Source texts of formatted documents:
******************************
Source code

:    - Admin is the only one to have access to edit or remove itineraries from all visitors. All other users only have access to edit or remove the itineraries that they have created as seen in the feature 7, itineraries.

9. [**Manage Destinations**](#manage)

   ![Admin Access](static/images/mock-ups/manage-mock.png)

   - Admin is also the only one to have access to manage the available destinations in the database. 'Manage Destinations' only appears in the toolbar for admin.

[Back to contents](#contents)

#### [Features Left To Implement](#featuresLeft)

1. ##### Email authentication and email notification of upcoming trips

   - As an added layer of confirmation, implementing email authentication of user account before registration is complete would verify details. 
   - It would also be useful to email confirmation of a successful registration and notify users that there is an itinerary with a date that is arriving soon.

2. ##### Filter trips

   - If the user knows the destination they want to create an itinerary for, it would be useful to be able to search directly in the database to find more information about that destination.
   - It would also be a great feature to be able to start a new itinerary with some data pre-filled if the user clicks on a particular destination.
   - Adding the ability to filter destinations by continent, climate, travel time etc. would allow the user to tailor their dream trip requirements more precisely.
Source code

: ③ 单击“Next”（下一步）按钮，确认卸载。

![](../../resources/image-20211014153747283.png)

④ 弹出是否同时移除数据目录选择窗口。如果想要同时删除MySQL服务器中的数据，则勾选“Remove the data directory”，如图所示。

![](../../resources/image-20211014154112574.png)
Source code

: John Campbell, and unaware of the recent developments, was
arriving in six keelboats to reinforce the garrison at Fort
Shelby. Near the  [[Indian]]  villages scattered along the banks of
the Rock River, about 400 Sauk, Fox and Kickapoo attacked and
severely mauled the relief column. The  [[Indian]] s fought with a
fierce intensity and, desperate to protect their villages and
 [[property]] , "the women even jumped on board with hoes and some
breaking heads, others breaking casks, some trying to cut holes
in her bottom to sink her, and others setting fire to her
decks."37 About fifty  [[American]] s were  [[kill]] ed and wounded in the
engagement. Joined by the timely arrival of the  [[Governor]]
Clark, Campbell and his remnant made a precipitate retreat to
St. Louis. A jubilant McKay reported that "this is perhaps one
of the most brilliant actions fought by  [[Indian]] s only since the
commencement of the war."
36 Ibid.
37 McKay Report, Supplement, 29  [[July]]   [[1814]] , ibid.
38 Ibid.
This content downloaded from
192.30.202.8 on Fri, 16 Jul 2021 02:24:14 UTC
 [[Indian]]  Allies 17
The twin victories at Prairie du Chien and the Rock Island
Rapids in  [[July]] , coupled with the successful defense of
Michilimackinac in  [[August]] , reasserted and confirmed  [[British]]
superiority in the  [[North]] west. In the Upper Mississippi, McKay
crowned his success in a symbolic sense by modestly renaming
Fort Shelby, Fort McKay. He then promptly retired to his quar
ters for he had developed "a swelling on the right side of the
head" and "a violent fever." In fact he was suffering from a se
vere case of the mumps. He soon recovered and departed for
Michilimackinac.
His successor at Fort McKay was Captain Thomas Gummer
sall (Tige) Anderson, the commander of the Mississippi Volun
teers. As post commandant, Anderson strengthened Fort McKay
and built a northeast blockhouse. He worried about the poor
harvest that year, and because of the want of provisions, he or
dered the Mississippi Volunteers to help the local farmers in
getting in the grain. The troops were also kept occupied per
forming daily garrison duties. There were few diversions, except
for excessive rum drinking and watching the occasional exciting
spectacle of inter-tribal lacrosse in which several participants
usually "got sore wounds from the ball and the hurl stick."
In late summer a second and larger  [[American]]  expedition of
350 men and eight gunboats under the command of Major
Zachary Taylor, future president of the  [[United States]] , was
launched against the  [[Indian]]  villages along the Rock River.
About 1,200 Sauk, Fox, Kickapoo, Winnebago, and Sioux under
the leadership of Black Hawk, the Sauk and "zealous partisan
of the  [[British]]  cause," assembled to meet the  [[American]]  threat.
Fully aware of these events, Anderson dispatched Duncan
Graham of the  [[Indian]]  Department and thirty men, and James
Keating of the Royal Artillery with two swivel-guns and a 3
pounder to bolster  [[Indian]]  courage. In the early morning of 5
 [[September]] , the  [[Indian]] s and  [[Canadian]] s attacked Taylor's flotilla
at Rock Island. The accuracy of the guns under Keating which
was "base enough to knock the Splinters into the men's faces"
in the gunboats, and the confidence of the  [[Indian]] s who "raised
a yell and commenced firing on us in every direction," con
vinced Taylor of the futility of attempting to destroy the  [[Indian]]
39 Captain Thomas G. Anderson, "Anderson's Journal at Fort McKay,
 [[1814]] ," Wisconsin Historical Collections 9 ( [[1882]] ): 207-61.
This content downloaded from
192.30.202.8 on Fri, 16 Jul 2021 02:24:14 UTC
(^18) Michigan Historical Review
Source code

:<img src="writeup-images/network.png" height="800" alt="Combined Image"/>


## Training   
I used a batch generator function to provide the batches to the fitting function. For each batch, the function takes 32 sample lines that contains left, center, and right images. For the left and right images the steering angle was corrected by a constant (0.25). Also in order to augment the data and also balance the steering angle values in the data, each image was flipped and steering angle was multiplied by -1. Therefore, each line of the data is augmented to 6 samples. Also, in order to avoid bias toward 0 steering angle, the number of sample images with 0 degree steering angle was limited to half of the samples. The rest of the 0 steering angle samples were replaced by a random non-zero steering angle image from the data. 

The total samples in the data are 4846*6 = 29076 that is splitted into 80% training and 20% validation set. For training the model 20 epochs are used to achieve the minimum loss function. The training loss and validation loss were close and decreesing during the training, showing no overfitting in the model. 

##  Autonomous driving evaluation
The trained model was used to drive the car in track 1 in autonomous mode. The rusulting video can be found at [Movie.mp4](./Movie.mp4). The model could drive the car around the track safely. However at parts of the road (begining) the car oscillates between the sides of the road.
******************************
### Exercise aim
Please recast every line of source text in the entries above as a Markdown table with the columns "Row" and "Line", leaving out blank lines.

### Your solution
| Row | Line |
|---|---|
| 1 | Source code |
| 2 | :    - Admin is the only one to have access to edit or remove itineraries from all visitors. All other users only have access to edit or remove the itineraries that they have created as seen in the feature 7, itineraries. |
| 3 | 9. [**Manage Destinations**](#manage) |
| 4 |    ![Admin Access](static/images/mock-ups/manage-mock.png) |
| 5 |    - Admin is also the only one to have access to manage the available destinations in the database. 'Manage Destinations' only appears in the toolbar for admin. |
| 6 | [Back to contents](#contents) |
| 7 | #### [Features Left To Implement](#featuresLeft) |
| 8 | 1. ##### Email authentication and email notification of upcoming trips |
| 9 |    - As an added layer of confirmation, implementing email authentication of user account before registration is complete would verify details.  |
| 10 |    - It would also be useful to email confirmation of a successful registration and notify users that there is an itinerary with a date that is arriving soon. |
| 11 | 2. ##### Filter trips |
| 12 |    - If the user knows the destination they want to create an itinerary for, it would be useful to be able to search directly in the database to find more information about that destination. |
| 13 |    - It would also be a great feature to be able to start a new itinerary with some data pre-filled if the user clicks on a particular destination. |
| 14 |    - Adding the ability to filter destinations by continent, climate, travel time etc. would allow the user to tailor their dream trip requirements more precisely. |
| 15 | Source code |
| 16 | : ③ 单击“Next”（下一步）按钮，确认卸载。 |
| 17 | ![](../../resources/image-20211014153747283.png) |
| 18 | ④ 弹出是否同时移除数据目录选择窗口。如果想要同时删除MySQL服务器中的数据，则勾选“Remove the data directory”，如图所示。 |
| 19 | ![](../../resources/image-20211014154112574.png) |
| 20 | Source code |
| 21 | : John Campbell, and unaware of the recent developments, was |
| 22 | arriving in six keelboats to reinforce the garrison at Fort |
| 23 | Shelby. Near the  [[Indian]]  villages scattered along the banks of |
| 24 | the Rock River, about 400 Sauk, Fox and Kickapoo attacked and |
| 25 | severely mauled the relief column. The  [[Indian]] s fought with a |
| 26 | fierce intensity and, desperate to protect their villages and |
| 27 |  [[property]] , "the women even jumped on board with hoes and some |
| 28 | breaking heads, others breaking casks, some trying to cut holes |
| 29 | in her bottom to sink her, and others setting fire to her |
| 30 | decks."37 About fifty  [[American]] s were  [[kill]] ed and wounded in the |
| 31 | engagement. Joined by the timely arrival of the  [[Governor]] |
| 32 | Clark, Campbell and his remnant made a precipitate retreat to |
| 33 | St. Louis. A jubilant McKay reported that "this is perhaps one |
| 34 | of the most brilliant actions fought by  [[Indian]] s only since the |
| 35 | commencement of the war." |
| 36 | 36 Ibid. |
| 37 | 37 McKay Report, Supplement, 29  [[July]]   [[1814]] , ibid. |
| 38 | 38 Ibid. |
| 39 | This content downloaded from |
| 40 | 192.30.202.8 on Fri, 16 Jul 2021 02:24:14 UTC |
| 41 |  [[Indian]]  Allies 17 |
| 42 | The twin victories at Prairie du Chien and the Rock Island |
| 43 | Rapids in  [[July]] , coupled with the successful defense of |
| 44 | Michilimackinac in  [[August]] , reasserted and confirmed  [[British]] |
| 45 | superiority in the  [[North]] west. In the Upper Mississippi, McKay |
| 46 | crowned his success in a symbolic sense by modestly renaming |
| 47 | Fort Shelby, Fort McKay. He then promptly retired to his quar |
| 48 | ters for he had developed "a swelling on the right side of the |
| 49 | head" and "a violent fever." In fact he was suffering from a se |
| 50 | vere case of the mumps. He soon recovered and departed for |
| 51 | Michilimackinac. |
| 52 | His successor at Fort McKay was Captain Thomas Gummer |
| 53 | sall (Tige) Anderson, the commander of the Mississippi Volun |
| 54 | teers. As post commandant, Anderson strengthened Fort McKay |
| 55 | and built a northeast blockhouse. He worried about the poor |
| 56 | harvest that year, and because of the want of provisions, he or |
| 57 | dered the Mississippi Volunteers to help the local farmers in |
| 58 | getting in the grain. The troops were also kept occupied per |
| 59 | forming daily garrison duties. There were few diversions, except |
| 60 | for excessive rum drinking and watching the occasional exciting |
| 61 | spectacle of inter-tribal lacrosse in which several participants |
| 62 | usually "got sore wounds from the ball and the hurl stick." |
| 63 | In late summer a second and larger  [[American]]  expedition of |
| 64 | 350 men and eight gunboats under the command of Major |
| 65 | Zachary Taylor, future president of the  [[United States]] , was |
| 66 | launched against the  [[Indian]]  villages along the Rock River. |
| 67 | About 1,200 Sauk, Fox, Kickapoo, Winnebago, and Sioux under |
| 68 | the leadership of Black Hawk, the Sauk and "zealous partisan |
| 69 | of the  [[British]]  cause," assembled to meet the  [[American]]  threat. |
| 70 | Fully aware of these events, Anderson dispatched Duncan |
| 71 | Graham of the  [[Indian]]  Department and thirty men, and James |
| 72 | Keating of the Royal Artillery with two swivel-guns and a 3 |
| 73 | pounder to bolster  [[Indian]]  courage. In the early morning of 5 |
| 74 |  [[September]] , the  [[Indian]] s and  [[Canadian]] s attacked Taylor's flotilla |
| 75 | at Rock Island. The accuracy of the guns under Keating which |
| 76 | was "base enough to knock the Splinters into the men's faces" |
| 77 | in the gunboats, and the confidence of the  [[Indian]] s who "raised |
| 78 | a yell and commenced firing on us in every direction," con |
| 79 | vinced Taylor of the futility of attempting to destroy the  [[Indian]] |
| 80 | 39 Captain Thomas G. Anderson, "Anderson's Journal at Fort McKay, |
| 81 |  [[1814]] ," Wisconsin Historical Collections 9 ( [[1882]] ): 207-61. |
| 82 | This content downloaded from |
| 83 | 192.30.202.8 on Fri, 16 Jul 2021 02:24:14 UTC |
| 84 | (^18) Michigan Historical Review |
| 85 | Source code |
| 86 | :<img src="writeup-images/network.png" height="800" alt="Combined Image"/> |
| 87 | ## Training    |
| 88 | I used a batch generator function to provide the batches to the fitting function. For each batch, the function takes 32 sample lines that contains left, center, and right images. For the left and right images the steering angle was corrected by a constant (0.25). Also in order to augment the data and also balance the steering angle values in the data, each image was flipped and steering angle was multiplied by -1. Therefore, each line of the data is augmented to 6 samples. Also, in order to avoid bias toward 0 steering angle, the number of sample images with 0 degree steering angle was limited to half of the samples. The rest of the 0 steering angle samples were replaced by a random non-zero steering angle image from the data.  |
| 89 | The total samples in the data are 4846*6 = 29076 that is splitted into 80% training and 20% validation set. For training the model 20 epochs are used to achieve the minimum loss function. The training loss and validation loss were close and decreesing during the training, showing no overfitting in the model.  |
| 90 | ##  Autonomous driving evaluation |
| 91 | The trained model was used to drive the car in track 1 in autonomous mode. The rusulting video can be found at [Movie.mp4](./Movie.mp4). The model could drive the car around the track safely. However at parts of the road (begining) the car oscillates between the sides of the road. |